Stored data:
---+---

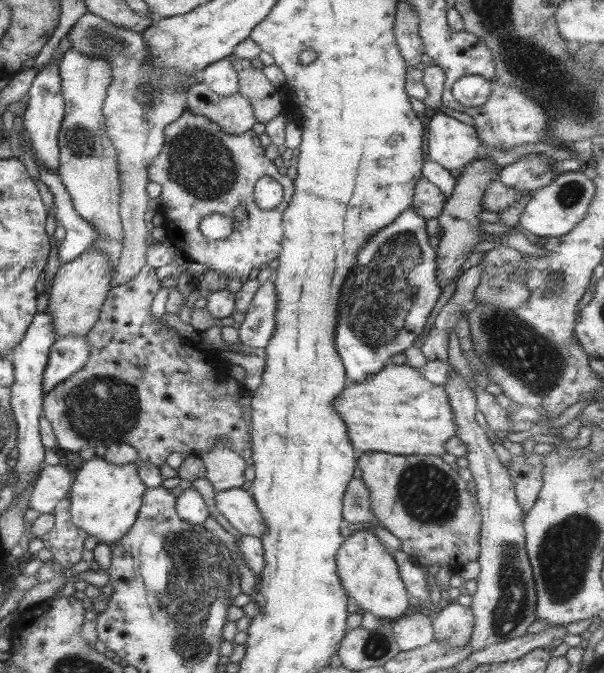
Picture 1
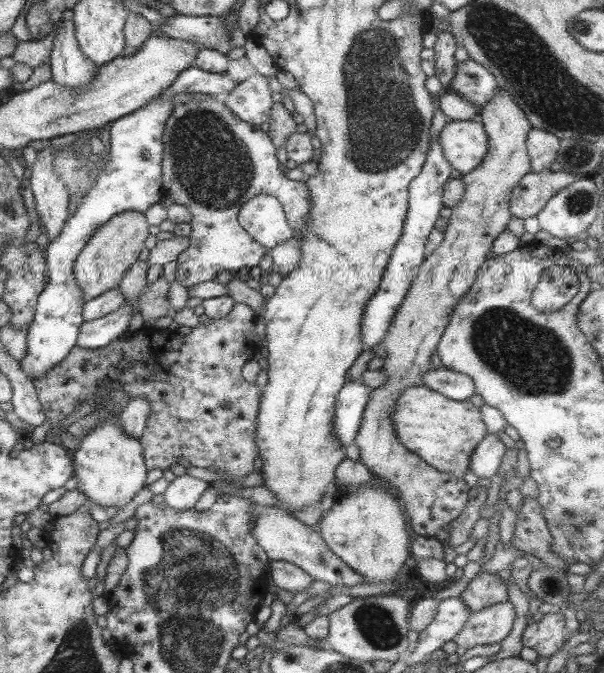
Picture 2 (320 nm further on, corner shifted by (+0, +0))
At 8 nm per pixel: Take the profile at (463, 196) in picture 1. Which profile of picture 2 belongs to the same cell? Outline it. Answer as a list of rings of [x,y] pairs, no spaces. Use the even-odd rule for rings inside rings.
[[[497,89],[495,96],[486,102],[477,114],[478,121],[483,125],[487,135],[487,153],[479,166],[471,170],[467,175],[461,176],[463,182],[463,197],[459,203],[451,208],[451,216],[447,219],[447,227],[443,231],[443,238],[439,246],[426,256],[418,266],[418,275],[409,281],[405,298],[401,300],[399,308],[391,317],[385,336],[382,338],[381,347],[384,347],[386,357],[383,359],[380,371],[384,374],[384,383],[376,389],[372,389],[365,403],[359,430],[354,439],[354,445],[359,449],[358,460],[363,463],[375,475],[377,480],[384,483],[389,492],[401,502],[404,518],[407,520],[409,530],[413,536],[434,536],[438,530],[453,520],[460,510],[463,510],[467,502],[467,491],[470,489],[463,479],[455,478],[450,474],[439,472],[431,468],[422,458],[403,448],[395,436],[394,426],[390,416],[396,398],[399,398],[402,390],[409,386],[423,385],[422,374],[425,374],[431,366],[431,354],[436,352],[436,346],[443,334],[447,317],[455,310],[455,304],[469,291],[471,283],[479,265],[486,259],[485,254],[490,251],[493,240],[509,223],[510,199],[513,188],[519,183],[524,175],[530,173],[531,164],[526,149],[526,134],[531,130],[528,118],[517,106],[516,102],[503,89]]]

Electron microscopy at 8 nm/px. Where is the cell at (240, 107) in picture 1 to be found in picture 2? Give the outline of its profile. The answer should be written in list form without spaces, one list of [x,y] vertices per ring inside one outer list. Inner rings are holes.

---+---

• _Task prompt_
Transcribe every line of the records exactly. Pictures do not belong in the copy.

• _Result for this task_
Picture 1
Picture 2 (320 nm further on, corner shifted by (+0, +0))
At 8 nm per pixel: Take the profile at (463, 196) in picture 1. Which profile of picture 2 belongs to the same cell? Outline it. Answer as a list of rings of [x,y] pairs, no spaces. Use the even-odd rule for rings inside rings.
[[[497,89],[495,96],[486,102],[477,114],[478,121],[483,125],[487,135],[487,153],[479,166],[471,170],[467,175],[461,176],[463,182],[463,197],[459,203],[451,208],[451,216],[447,219],[447,227],[443,231],[443,238],[439,246],[426,256],[418,266],[418,275],[409,281],[405,298],[401,300],[399,308],[391,317],[385,336],[382,338],[381,347],[384,347],[386,357],[383,359],[380,371],[384,374],[384,383],[376,389],[372,389],[365,403],[359,430],[354,439],[354,445],[359,449],[358,460],[363,463],[375,475],[377,480],[384,483],[389,492],[401,502],[404,518],[407,520],[409,530],[413,536],[434,536],[438,530],[453,520],[460,510],[463,510],[467,502],[467,491],[470,489],[463,479],[455,478],[450,474],[439,472],[431,468],[422,458],[403,448],[395,436],[394,426],[390,416],[396,398],[399,398],[402,390],[409,386],[423,385],[422,374],[425,374],[431,366],[431,354],[436,352],[436,346],[443,334],[447,317],[455,310],[455,304],[469,291],[471,283],[479,265],[486,259],[485,254],[490,251],[493,240],[509,223],[510,199],[513,188],[519,183],[524,175],[530,173],[531,164],[526,149],[526,134],[531,130],[528,118],[517,106],[516,102],[503,89]]]

Electron microscopy at 8 nm/px. Where is the cell at (240, 107) in picture 1 to be found in picture 2? Give the outline of its profile. The answer should be written in list form without spaces, one list of [x,y] vertices per ring inside one outer list. Inner rings are holes.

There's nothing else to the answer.